* WHAT TO DO *
Restate the listing below word for word, and leave its pictures behind.

⟨

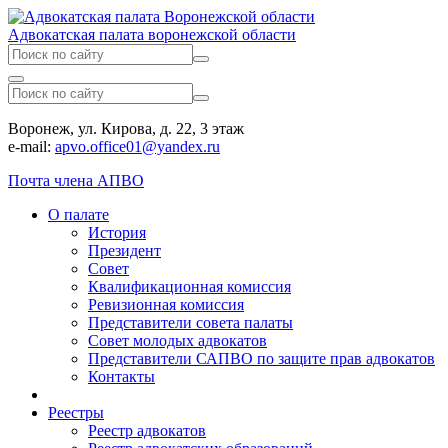
Адвокатская палата воронежской области
Воронеж, ул. Кирова, д. 22, 3 этаж
e-mail:
apvo.office01@yandex.ru
Почта члена АПВО
О палате
История
Президент
Совет
Квалификационная комиссия
Ревизионная комиссия
Представители совета палаты
Совет молодых адвокатов
Представители САПВО по защите прав адвокатов
Контакты
Реестры
Реестр адвокатов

⟩

* OUTPUT FOR THIS TASK *
Адвокатская палата воронежской области
Воронеж, ул. Кирова, д. 22, 3 этаж
e-mail:
apvo.office01@yandex.ru
Почта члена АПВО
О палате
История
Президент
Совет
Квалификационная комиссия
Ревизионная комиссия
Представители совета палаты
Совет молодых адвокатов
Представители САПВО по защите прав адвокатов
Контакты
Реестры
Реестр адвокатов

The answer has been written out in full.